### Study questions
[1] Swap "configurability" for "flexibility" and repeat the stretch of the Jackson issue thread from "There is no so" through "of them all.".
[2] In the Jackson issue thread, which Jackson version was pinned across the board?

It looks like you've already thought about this with your comment here:

https://github.com/FasterXML/jackson-databind/blob/e230f61b05f69cba74f933bd74479b7d764fa9d5/src/main/java/com/fasterxml/jackson/databind/ser/BeanSerializerFactory.java#L885

We've pinned jackson to 2.11.4 across the board but this is not a sustainable solution.

Describe the solution you'd like

Ideally, a system property that restores the old behavior - let java.time.* be serialized as objects. A distant second would be a feature to enable on the objectmapper which restores old behavior. That would require hunting down every possible objectmapper creation in our codebase, which will hurt.

Usage example

No response

Additional context

No response

GedMarc commented 2 months ago

Hey @stickfigure , This is actually quite a funny topic as I'm sure you've researched already, which is very tied into the Java version and modular updates,

There may be some other quicker solutions, otherwise I'll definitely take a look at something for java.time

Can I ask which Java base, framework if applied, and library update restrictions you are facing?

pjfanning commented 2 months ago

@stickfigure Have you considered adding a set of centralized methods that create ObjectMappers that work the way that you want? These centralized methods could add a custom serlializer and deserializer that do what you want with java.time instances or even register Jackson's own Java Time module.

There is no so much configurability in Jackson that creating a vanilla ObjectMapper is not likely to suit everyone. For me, there has to be a time where we say that adding yet more configurability so that one user is happy is not a productive use of time. There is now so many configuration options, it is hard to keep track of them all.

It is also an option for you to fork Jackson and do whatever you like to the fork.

stickfigure commented 2 months ago

The problem was discovered going from Spring Boot 2.4 to 2.7, which took Jackson from 2.11 to 2.13. Spring Boot 2.7 seems to be content with Jackson 2.11 but I hesitate to move onto Spring Boot 3.2 with the old version pin. Java is 11 transitioning to 17.

Yes, centralizing ObjectMapper creation would be great but it's 1.4 million lines of code spread over 50 repositories. Not an intractable problem just a painful one.

pjfanning commented 2 months ago

The problem was discovered going from Spring Boot 2.4 to 2.7, which took Jackson from 2.11 to 2.13. Spring Boot 2.7 seems to be content with Jackson 2.11 but I hesitate to move onto Spring Boot 3.2 with the old version pin. Java is 11 transitioning to 17.

Yes, centralizing ObjectMapper creation would be great but it's 1.4 million lines of code spread over 50 repositories. Not an intractable problem just a painful one.

Yes - but it allows you to sort the problem today - instead of waiting for a possible change in Jackson that may not be released for months after the change is made.

pjfanning commented 2 months ago

I have refactored large code bases in the past and it is often significantly less work than originally thought.

### Entries supplied
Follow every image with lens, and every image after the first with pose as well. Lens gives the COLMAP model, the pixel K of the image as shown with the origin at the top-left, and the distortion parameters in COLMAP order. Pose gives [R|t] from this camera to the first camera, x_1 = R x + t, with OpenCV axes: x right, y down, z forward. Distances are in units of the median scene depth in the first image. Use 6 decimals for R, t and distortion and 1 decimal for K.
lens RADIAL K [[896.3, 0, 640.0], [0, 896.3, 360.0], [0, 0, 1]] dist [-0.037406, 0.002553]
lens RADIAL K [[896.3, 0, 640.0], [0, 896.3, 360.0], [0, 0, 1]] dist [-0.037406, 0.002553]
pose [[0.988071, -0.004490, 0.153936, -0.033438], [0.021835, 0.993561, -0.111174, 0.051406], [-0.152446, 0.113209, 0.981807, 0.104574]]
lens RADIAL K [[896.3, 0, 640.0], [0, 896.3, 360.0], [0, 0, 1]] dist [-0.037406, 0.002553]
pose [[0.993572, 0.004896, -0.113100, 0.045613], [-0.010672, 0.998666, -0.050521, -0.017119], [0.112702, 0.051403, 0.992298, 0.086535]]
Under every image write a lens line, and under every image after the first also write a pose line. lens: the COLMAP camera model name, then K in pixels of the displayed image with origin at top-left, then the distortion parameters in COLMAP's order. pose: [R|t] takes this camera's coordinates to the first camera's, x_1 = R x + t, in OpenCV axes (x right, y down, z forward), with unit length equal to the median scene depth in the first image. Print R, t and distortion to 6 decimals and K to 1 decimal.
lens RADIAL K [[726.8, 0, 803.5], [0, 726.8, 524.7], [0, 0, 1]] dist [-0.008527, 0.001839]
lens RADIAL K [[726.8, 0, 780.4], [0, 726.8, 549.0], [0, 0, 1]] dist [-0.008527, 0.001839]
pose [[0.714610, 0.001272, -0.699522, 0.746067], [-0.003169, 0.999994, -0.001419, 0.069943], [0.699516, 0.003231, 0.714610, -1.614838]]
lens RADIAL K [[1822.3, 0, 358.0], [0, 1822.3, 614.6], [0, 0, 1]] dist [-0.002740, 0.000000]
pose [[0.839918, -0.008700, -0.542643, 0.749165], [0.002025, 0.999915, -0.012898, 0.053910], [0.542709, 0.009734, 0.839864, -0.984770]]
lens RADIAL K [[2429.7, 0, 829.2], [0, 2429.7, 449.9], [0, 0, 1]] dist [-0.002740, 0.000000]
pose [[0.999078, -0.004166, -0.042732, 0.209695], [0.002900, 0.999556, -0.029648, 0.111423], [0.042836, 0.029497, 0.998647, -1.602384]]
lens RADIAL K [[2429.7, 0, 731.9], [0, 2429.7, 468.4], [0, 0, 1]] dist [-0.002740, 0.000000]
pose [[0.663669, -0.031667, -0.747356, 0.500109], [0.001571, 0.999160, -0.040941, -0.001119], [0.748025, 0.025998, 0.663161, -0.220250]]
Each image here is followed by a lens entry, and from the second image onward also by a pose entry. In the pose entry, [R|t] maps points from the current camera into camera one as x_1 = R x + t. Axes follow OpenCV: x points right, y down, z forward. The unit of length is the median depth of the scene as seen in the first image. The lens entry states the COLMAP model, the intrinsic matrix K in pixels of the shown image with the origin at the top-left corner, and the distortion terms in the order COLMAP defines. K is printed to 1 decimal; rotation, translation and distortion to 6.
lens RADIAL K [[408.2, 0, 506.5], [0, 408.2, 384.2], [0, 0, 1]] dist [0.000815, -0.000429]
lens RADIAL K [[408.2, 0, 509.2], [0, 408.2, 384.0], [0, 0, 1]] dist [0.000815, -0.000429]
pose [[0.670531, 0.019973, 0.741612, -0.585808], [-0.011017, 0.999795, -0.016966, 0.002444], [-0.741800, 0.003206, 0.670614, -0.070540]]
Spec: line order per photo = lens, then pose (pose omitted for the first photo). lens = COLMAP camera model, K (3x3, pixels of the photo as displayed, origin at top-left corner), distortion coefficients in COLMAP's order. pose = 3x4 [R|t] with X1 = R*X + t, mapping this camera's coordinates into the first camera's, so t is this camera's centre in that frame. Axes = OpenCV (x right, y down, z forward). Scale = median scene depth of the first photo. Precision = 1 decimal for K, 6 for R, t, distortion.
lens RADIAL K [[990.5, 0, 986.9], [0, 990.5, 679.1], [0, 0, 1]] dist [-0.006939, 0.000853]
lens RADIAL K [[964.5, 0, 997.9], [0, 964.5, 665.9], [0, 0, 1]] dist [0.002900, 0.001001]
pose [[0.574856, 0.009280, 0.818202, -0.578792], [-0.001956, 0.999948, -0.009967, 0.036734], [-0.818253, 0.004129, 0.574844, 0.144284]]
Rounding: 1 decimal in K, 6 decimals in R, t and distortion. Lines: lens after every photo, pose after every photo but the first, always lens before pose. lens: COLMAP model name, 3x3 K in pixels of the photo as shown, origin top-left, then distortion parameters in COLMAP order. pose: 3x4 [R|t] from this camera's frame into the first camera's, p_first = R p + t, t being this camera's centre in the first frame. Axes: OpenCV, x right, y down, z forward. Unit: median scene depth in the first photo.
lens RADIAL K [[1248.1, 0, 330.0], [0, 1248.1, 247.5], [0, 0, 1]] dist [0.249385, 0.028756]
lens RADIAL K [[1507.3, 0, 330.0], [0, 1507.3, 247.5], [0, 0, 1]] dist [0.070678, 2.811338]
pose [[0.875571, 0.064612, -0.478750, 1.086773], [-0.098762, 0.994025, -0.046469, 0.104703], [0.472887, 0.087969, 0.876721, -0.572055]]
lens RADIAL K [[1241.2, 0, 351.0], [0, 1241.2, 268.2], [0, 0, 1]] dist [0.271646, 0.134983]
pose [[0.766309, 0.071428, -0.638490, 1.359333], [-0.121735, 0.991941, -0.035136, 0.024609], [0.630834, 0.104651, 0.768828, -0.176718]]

### Responses in order
[1]
There is no so much flexibility in Jackson that creating a vanilla ObjectMapper is not likely to suit everyone. For me, there has to be a time where we say that adding yet more flexibility so that one user is happy is not a productive use of time. There is now so many configuration options, it is hard to keep track of them all.

[2] 2.11.4